Il pensiero e le opere di Aldo Capitini nella coscienza delle nuove generazioni

Nanni Salio

Giuseppe Moscati, a cura di, Il pensiero e le opere di Aldo Capitini nella coscienza delle nuove generazioni, Atti della I Giornata dei giovani studiosi capitiniani (Perugia, 14 marzo 2009), Levante editori, Bari 2010

Il pensiero e le opere di Aldo Capitini Si può avere talvolta l’impressione che su alcuni autori, come Aldo Capitini e Gandhi, si sia già detto tutto e ci sia poco da aggiungere. Per smentire questo errato preconcetto, basta scorrere l’indice di questo volume curato da Giuseppe Moscati, il quale nell’introduzione ne evidenzia la specificità: dare la parola a “giovani studiosi”.

I quali non solo si sono dimostrati all’altezza del compito, ma in alcuni casi hanno superato di gran lunga le aspettative.

Di particolare interesse, il contributo di Graziella Falcicchio, “Questo animale che portiamo con noi: il corpo e l’educazione alla corporeità tra finitudine e trasfigurazione”, che affronta con intelligenza e profondità un tema lasciato troppo in ombra nella letteratura sulla cultura della nonviolenza e più in generale della peace research. A conferma di questa lacuna, l’autrice osserva a pag. 90: “Non sorprende … che nella pedagogia di Capitini non compaia un’educazione alla corporeità, mentre esiste un’educazione a prendersi cura della sofferenza nel corpo e dei nuovi nati, una sublimazione nella cura.” Ancor più si può notare che manca o si percepisce come insufficiente una appropriata educazione alla sessualità nonviolenta.
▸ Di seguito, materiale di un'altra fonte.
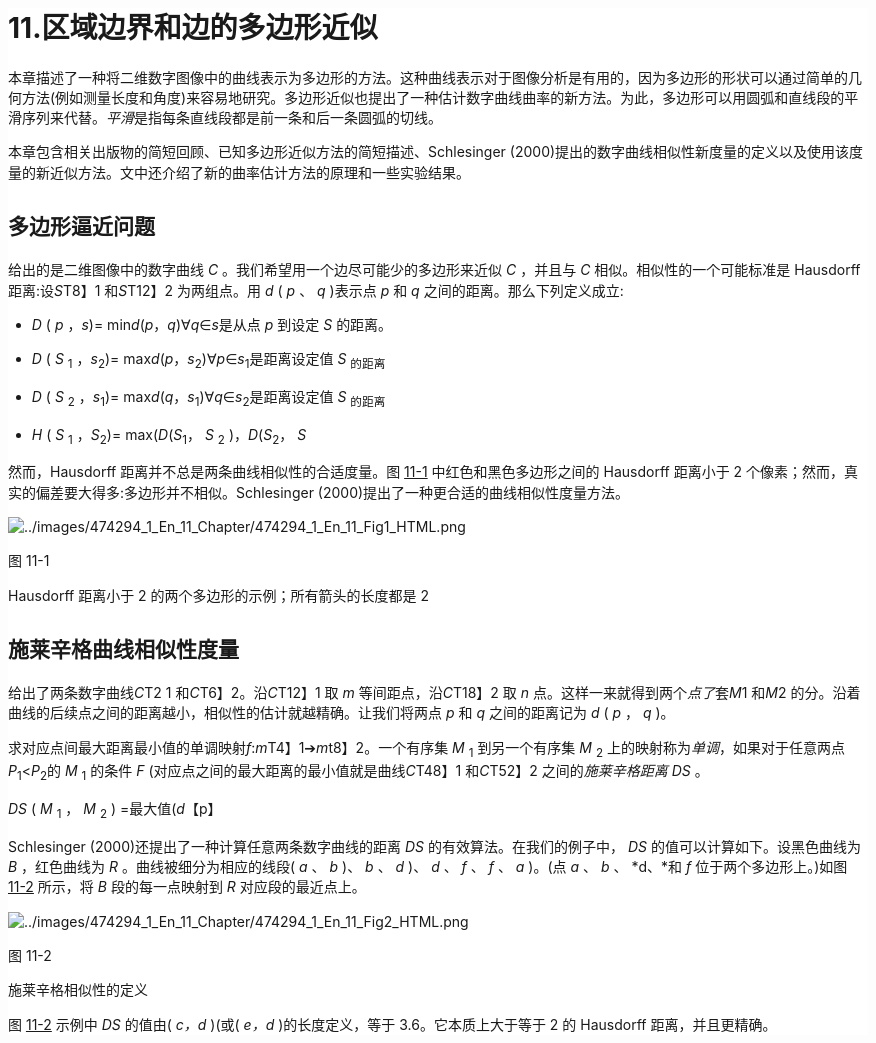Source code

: # 11.区域边界和边的多边形近似

本章描述了一种将二维数字图像中的曲线表示为多边形的方法。这种曲线表示对于图像分析是有用的，因为多边形的形状可以通过简单的几何方法(例如测量长度和角度)来容易地研究。多边形近似也提出了一种估计数字曲线曲率的新方法。为此，多边形可以用圆弧和直线段的平滑序列来代替。*平滑*是指每条直线段都是前一条和后一条圆弧的切线。

本章包含相关出版物的简短回顾、已知多边形近似方法的简短描述、Schlesinger (2000)提出的数字曲线相似性新度量的定义以及使用该度量的新近似方法。文中还介绍了新的曲率估计方法的原理和一些实验结果。

## 多边形逼近问题

给出的是二维图像中的数字曲线 *C* 。我们希望用一个边尽可能少的多边形来近似 *C* ，并且与 *C* 相似。相似性的一个可能标准是 Hausdorff 距离:设*S*T8】1 和*S*T12】2 为两组点。用 *d* ( *p* 、 *q* )表示点 *p* 和 *q* 之间的距离。那么下列定义成立:

*   *D* ( *p* ，*s*)= min*d*(*p*，*q*)∀*q*∈*s*是从点 *p* 到设定 *S* 的距离。

*   *D* ( *S* <sub>1</sub> ，*s*<sub>2</sub>)= max*d*(*p*，*s*<sub>2</sub>)∀*p*∈*s*<sub>1</sub>是距离设定值 *S* <sub>的距离</sub>

*   *D* ( *S* <sub>2</sub> ，*s*<sub>1</sub>)= max*d*(*q*，*s*<sub>1</sub>)∀*q*∈*s*<sub>2</sub>是距离设定值 *S* <sub>的距离</sub>

*   *H* ( *S* <sub>1</sub> ，*S*<sub>2</sub>)= max(*D*(*S*<sub>1</sub>， *S* <sub>2</sub> )，*D*(*S*<sub>2</sub>， *S*

然而，Hausdorff 距离并不总是两条曲线相似性的合适度量。图 [11-1](#Fig1) 中红色和黑色多边形之间的 Hausdorff 距离小于 2 个像素；然而，真实的偏差要大得多:多边形并不相似。Schlesinger (2000)提出了一种更合适的曲线相似性度量方法。

![../images/474294_1_En_11_Chapter/474294_1_En_11_Fig1_HTML.png](../images/474294_1_En_11_Chapter/474294_1_En_11_Fig1_HTML.png)

图 11-1

Hausdorff 距离小于 2 的两个多边形的示例；所有箭头的长度都是 2

## 施莱辛格曲线相似性度量

给出了两条数字曲线*C*T2 1 和*C*T6】2。沿*C*T12】1 取 *m* 等间距点，沿*C*T18】2 取 *n* 点。这样一来就得到两个*点了*套*M*1 和*M*2 的分。沿着曲线的后续点之间的距离越小，相似性的估计就越精确。让我们将两点 *p* 和 *q* 之间的距离记为 *d* ( *p* ， *q* )。

求对应点间最大距离最小值的单调映射*f*:*m*T4】1➔*m*t8】2。一个有序集 *M* <sub>1</sub> 到另一个有序集 *M* <sub>2</sub> 上的映射称为*单调*，如果对于任意两点*P*<sub>1</sub><*P*<sub>2</sub>的 *M* <sub>1</sub> 的条件 *F* (对应点之间的最大距离的最小值就是曲线*C*T48】1 和*C*T52】2 之间的*施莱辛格距离 DS* 。

*DS* ( *M* <sub>1</sub> ， *M* <sub>2</sub> ) =最大值(*d*【p】

Schlesinger (2000)还提出了一种计算任意两条数字曲线的距离 *DS* 的有效算法。在我们的例子中， *DS* 的值可以计算如下。设黑色曲线为 *B* ，红色曲线为 *R* 。曲线被细分为相应的线段( *a* 、 *b* )、 *b* 、 *d* )、 *d* 、 *f* 、 *f* 、 *a* )。(点 *a* 、 *b* 、 *d、*和 *f* 位于两个多边形上。)如图 [11-2](#Fig2) 所示，将 *B* 段的每一点映射到 *R* 对应段的最近点上。

![../images/474294_1_En_11_Chapter/474294_1_En_11_Fig2_HTML.png](../images/474294_1_En_11_Chapter/474294_1_En_11_Fig2_HTML.png)

图 11-2

施莱辛格相似性的定义

图 [11-2](#Fig2) 示例中 *DS* 的值由( *c，d* )(或( *e，d* )的长度定义，等于 3.6。它本质上大于等于 2 的 Hausdorff 距离，并且更精确。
Così come si teorizza un nesso tra teoria/valori/fatti al quale corrisponde la formuletta adottata nel campo della ricerca per la pace che mette in relazione ricerca/educazione/azione, si può sostenere che occorre una educazione a tutto campo su mente/spirito/corpo. E nel corpo è compresa la sessualità. Le risposte date sinora in ambito nonviolento, tanto da Capitini quanto da Gandhi, sembrano inadeguate per rivolgerci alla gran parte dell’umanità che non compie scelte, per quanto nobili, di rinuncia, castità, misticismo, ma che anzi considera la sessualità una possibile fonte di autorealizzazione e di armonia tra uomo e donna, secondo alcuni dei più significativi insegnamenti come quello del tantrismo.

Nel lavoro della Falcicchio ci sono utili riflessioni sul tema, a cominciare dal richiamo al contributo di Merlau-Ponty, che permette di mettere bene a fuoco il problema. E’ una questione comunque sulla quale occorre lavorare ancora intensamente, facendo tesoro oltre che delle riflessioni che i movimenti femminili hanno svolto in materia, anche dei molteplici contributi che culture altre hanno portato nel corso del tempo. Ma un ptrimo passo esplicito in tale direzione è stato compiuto, grazie al lavoro dell’autrice.

In un altro contributo particolarmente brillante e originale, Antonio Vigilante, già noto per alcuni suoi importanti studi sulla nonviolenza, si cimenta su Compresenza e vacuità. Una lettura buddhista di Aldo Capitini. L’autore prende spunto da una bella pagina di Capitini, nella quale si evocano al contempo la bellezza della natura, in primavera, e i rintocchi du una campana a morto che ci riconduce alla nostra fragilità e impermanenza. L’accostamento con il pensiero e la vita del Buddha è immediato: l’eterno conflitto tra dukkha (dolore) e sukkha (felicità). Un tema che anche un altro grande del nostro tempo, Johan Galtung, ama ricordare per porre a confronto l’idea di pace negativa a quella di pace positiva.

Le riflessioni svolte con grande perspicacia da Vigilante spaziano tra Oriente e Occidente, in un saggio densissimo di richiami ad autori diversi, da Michelstaedter e Panikkar a Thich Nhat Hanh e al filosofo giapponese Nishitani (e qui debbo confessare la mia ignoranza, che in questo caso si può dire in sintonia con l’insegnamento buddhista, per non averlo conosciuto prima di questa lettura).

Questo confronto permette di far emergere alcune delle questioni più importanti del pensiero capitiniano, come ad esempio il suo rifiuto di una concezione religiosa, quale quella cristiana, basata sul giudizio, la condanna e la “separazione eterna tra i beati e i salvati” (p.58). E’ questa una condizione di esclusione e separazione lontana dall’idea di apertura all’altro e di conpresenza che caratterizzano il pensiero capitiniano e che Vigilante ci fa ritrovare nella filosofia di Nishitani. Una lettura affascinante che apre a nuove prospettive di ricerca e di spiritualità non vincolate a limiti spaziali e temporali.

Se abbiamo oggi la possibilità di leggere questi preziosi contributi, oltre agli altri che completano il volume, dobbiamo ringraziare tutti coloro che hanno reso possibile questa iniziativa, a cominciare dall’Associazione Nazionale Amici di Aldo Capitini.

Ma un ringraziamento particolare va anche all’editore che ha ormai al suo attivo numerosi e importanti saggi che permettono di rendere via via più ricco il patrimonio culturale della nonviolenza, in una ricerca che non ha fine e ha bisogno di essere sostenuta per continuare ad alimentare l’intelligenza e la creatività di molti giovani entrati con entusiasmo in questo campo.